Dimitar Vodenicharov

Personal information
- Full name: Dimitar Petrov Vodenicharov
- Date of birth: 26 December 1987 (age 38)
- Place of birth: Blagoevgrad, Bulgaria
- Height: 1.80 m (5 ft 11 in)
- Position: Forward

Senior career*
- Years: Team / Apps / (Gls)
- 2004–2009: Slavia Sofia / 16 / (2)
- 2008–2009: → Spartak Varna (loan) / 34 / (4)
- 2010–2011: Pirin Blagoevgrad / 29 / (2)
- 2011–2012: Montana / 30 / (6)
- 2013: Lyubimets 2007 / 6 / (1)
- 2013–2014: Pelister / 21 / (10)
- 2014: Vitosha Bistritsa / 10 / (6)
- 2015: Conegliano German / 12 / (7)
- 2015: Septemvri Sofia / 7 / (3)
- 2016: Vitosha Bistritsa / 14 / (13)

= Dimitar Vodenicharov =

Bulgarian footballer

Dimitar Vodenicharov (Димитър Воденичаров; born 26 December 1987 in Blagoevgrad) is a Bulgarian football striker.

==Career==
Vodenicharov is a forward who was born in Blagoevgrad, but made his debut in professional football while being part of the Slavia Sofia's squad during the 2004–05 season.
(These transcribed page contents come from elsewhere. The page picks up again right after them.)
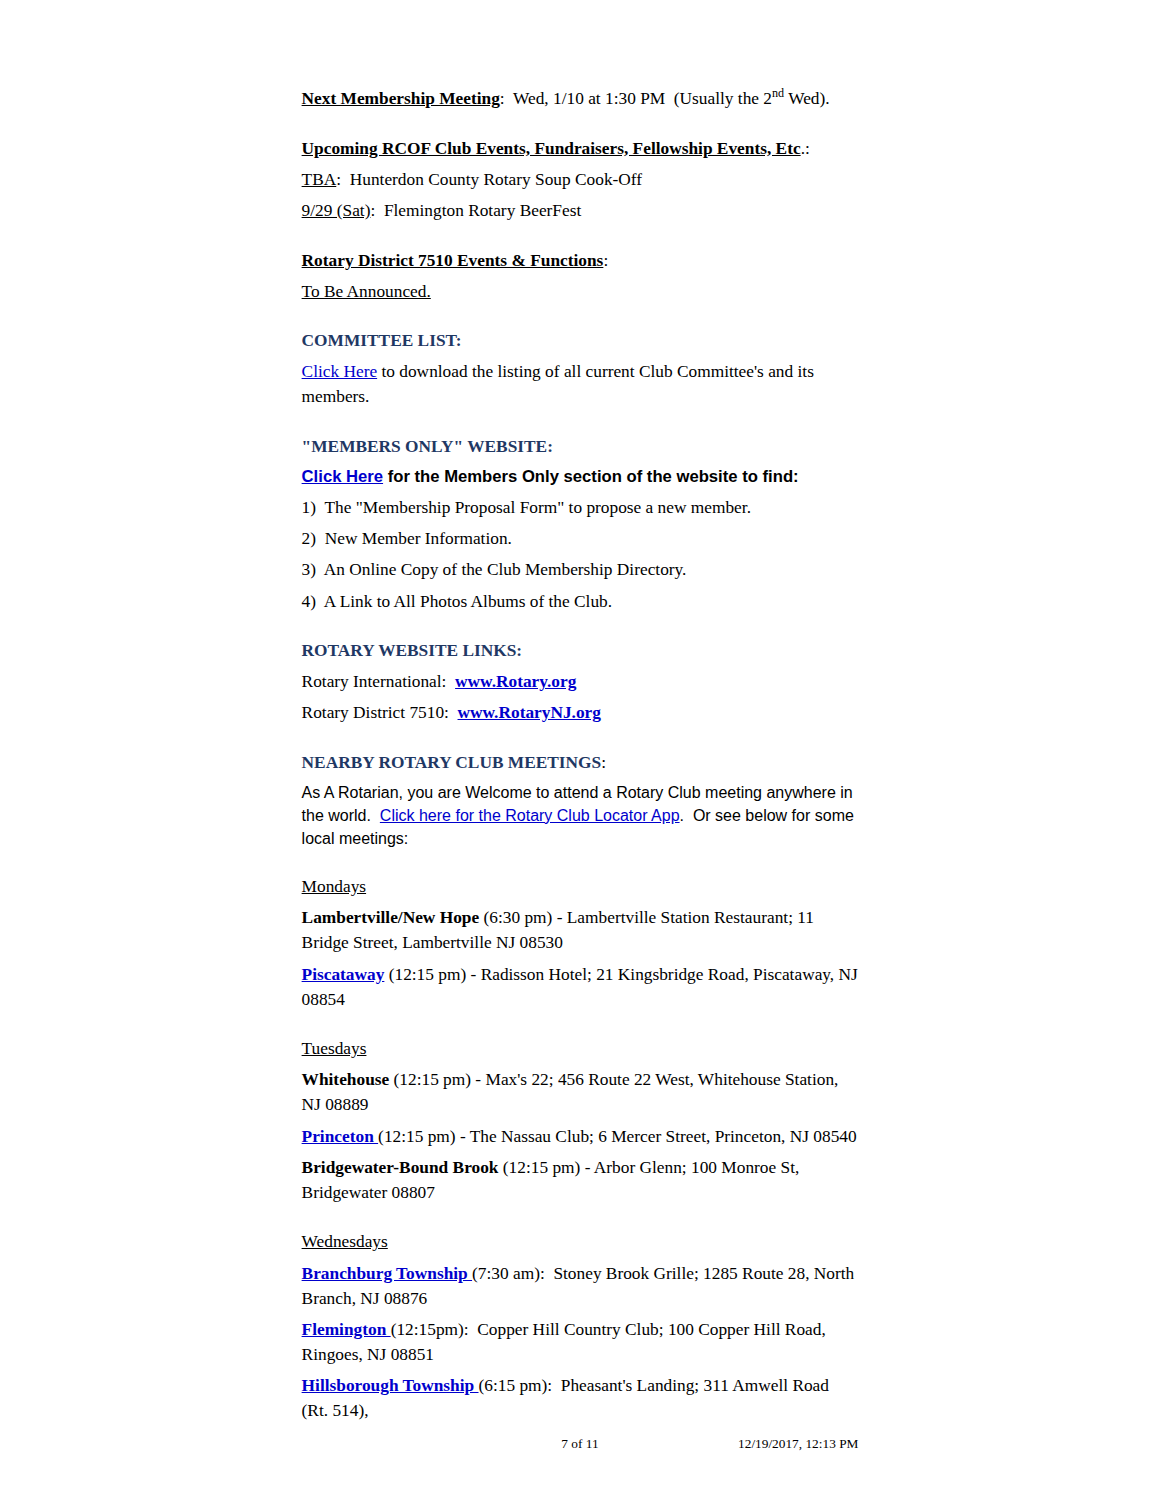Next Membership Meeting: Wed, 1/10 at 1:30 PM (Usually the 2nd Wed).
Upcoming RCOF Club Events, Fundraisers, Fellowship Events, Etc.:
TBA: Hunterdon County Rotary Soup Cook-Off
9/29 (Sat): Flemington Rotary BeerFest
Rotary District 7510 Events & Functions:
To Be Announced.
COMMITTEE LIST:
Click Here to download the listing of all current Club Committee's and its members.
"MEMBERS ONLY" WEBSITE:
Click Here for the Members Only section of the website to find:
1) The "Membership Proposal Form" to propose a new member.
2) New Member Information.
3) An Online Copy of the Club Membership Directory.
4) A Link to All Photos Albums of the Club.
ROTARY WEBSITE LINKS:
Rotary International: www.Rotary.org
Rotary District 7510: www.RotaryNJ.org
NEARBY ROTARY CLUB MEETINGS:
As A Rotarian, you are Welcome to attend a Rotary Club meeting anywhere in the world. Click here for the Rotary Club Locator App. Or see below for some local meetings:
Mondays
Lambertville/New Hope (6:30 pm) - Lambertville Station Restaurant; 11 Bridge Street, Lambertville NJ 08530
Piscataway (12:15 pm) - Radisson Hotel; 21 Kingsbridge Road, Piscataway, NJ 08854
Tuesdays
Whitehouse (12:15 pm) - Max's 22; 456 Route 22 West, Whitehouse Station, NJ 08889
Princeton (12:15 pm) - The Nassau Club; 6 Mercer Street, Princeton, NJ 08540
Bridgewater-Bound Brook (12:15 pm) - Arbor Glenn; 100 Monroe St, Bridgewater 08807
Wednesdays
Branchburg Township (7:30 am): Stoney Brook Grille; 1285 Route 28, North Branch, NJ 08876
Flemington (12:15pm): Copper Hill Country Club; 100 Copper Hill Road, Ringoes, NJ 08851
Hillsborough Township (6:15 pm): Pheasant's Landing; 311 Amwell Road (Rt. 514),
7 of 11
12/19/2017, 12:13 PM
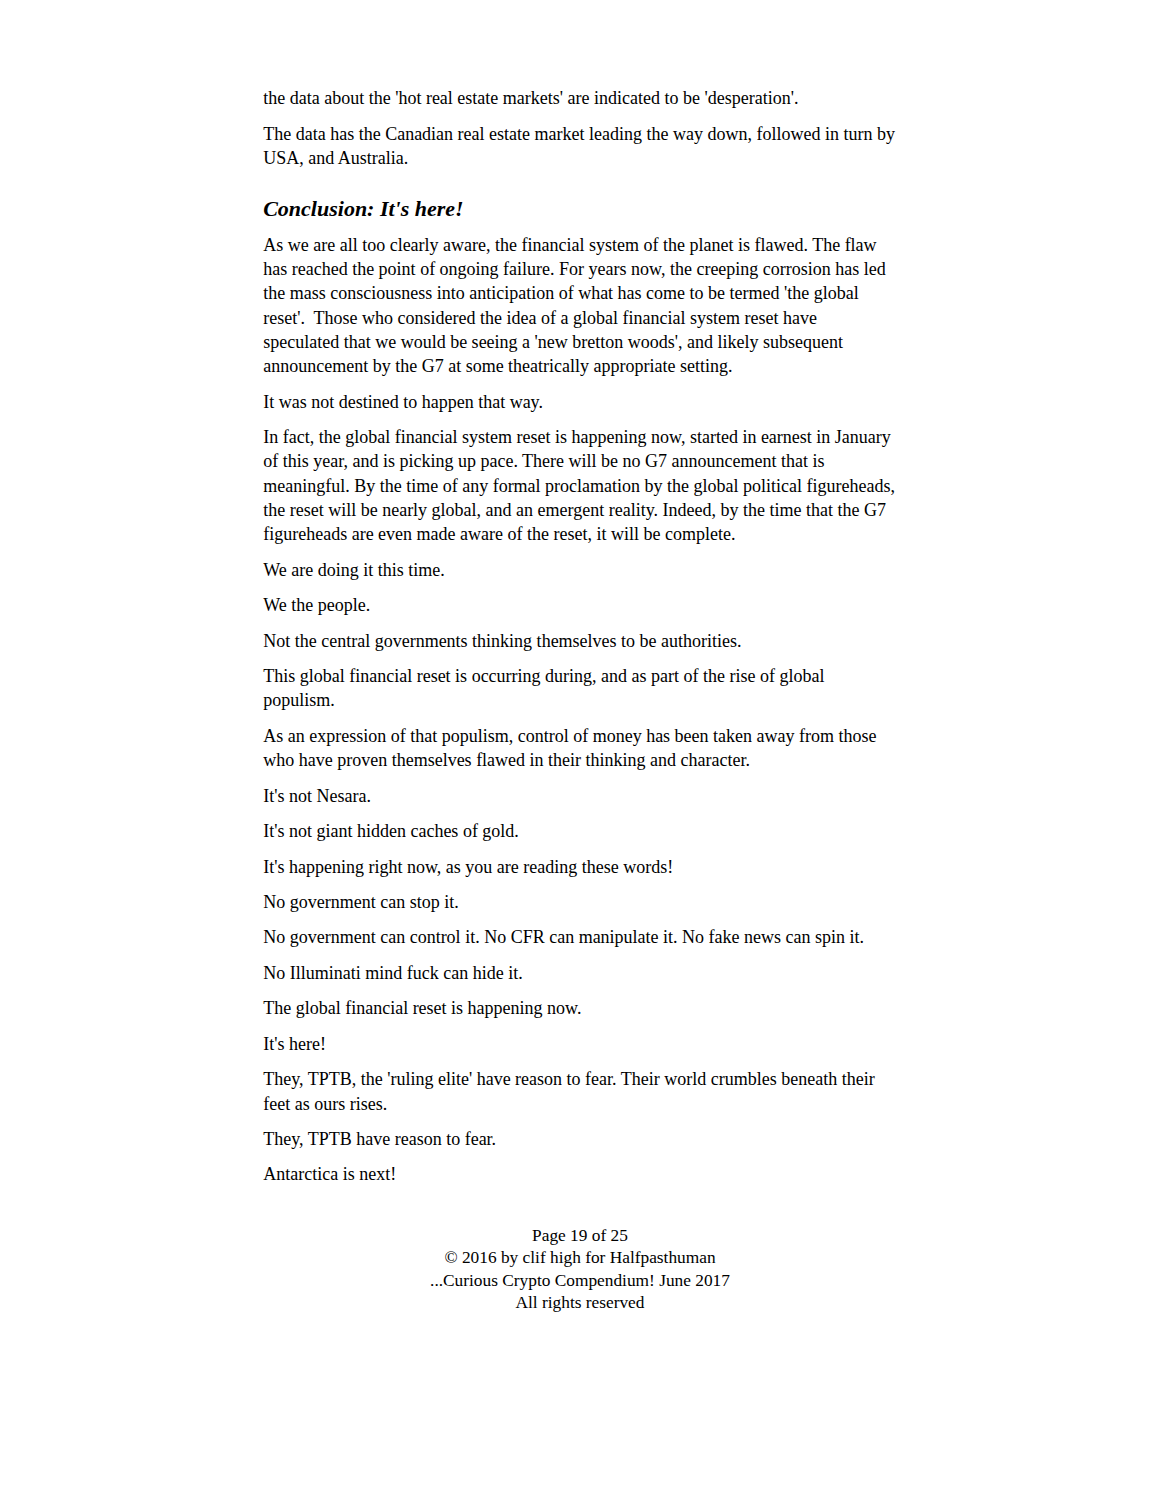the data about the 'hot real estate markets' are indicated to be 'desperation'.
The data has the Canadian real estate market leading the way down, followed in turn by USA, and Australia.
Conclusion: It's here!
As we are all too clearly aware, the financial system of the planet is flawed. The flaw has reached the point of ongoing failure. For years now, the creeping corrosion has led the mass consciousness into anticipation of what has come to be termed 'the global reset'. Those who considered the idea of a global financial system reset have speculated that we would be seeing a 'new bretton woods', and likely subsequent announcement by the G7 at some theatrically appropriate setting.
It was not destined to happen that way.
In fact, the global financial system reset is happening now, started in earnest in January of this year, and is picking up pace. There will be no G7 announcement that is meaningful. By the time of any formal proclamation by the global political figureheads, the reset will be nearly global, and an emergent reality. Indeed, by the time that the G7 figureheads are even made aware of the reset, it will be complete.
We are doing it this time.
We the people.
Not the central governments thinking themselves to be authorities.
This global financial reset is occurring during, and as part of the rise of global populism.
As an expression of that populism, control of money has been taken away from those who have proven themselves flawed in their thinking and character.
It's not Nesara.
It's not giant hidden caches of gold.
It's happening right now, as you are reading these words!
No government can stop it.
No government can control it. No CFR can manipulate it. No fake news can spin it.
No Illuminati mind fuck can hide it.
The global financial reset is happening now.
It's here!
They, TPTB, the 'ruling elite' have reason to fear. Their world crumbles beneath their feet as ours rises.
They, TPTB have reason to fear.
Antarctica is next!
Page 19 of 25
© 2016 by clif high for Halfpasthuman
...Curious Crypto Compendium! June 2017
All rights reserved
On 15 January 2008, he was loaned out to Spartak Varna. On 16 January 2010, he returned to his home town and signed a contract with Pirin Blagoevgrad. In 2014, he is playing in the Macedonian First League for football team Pelister, and is one of the best ones in the crew.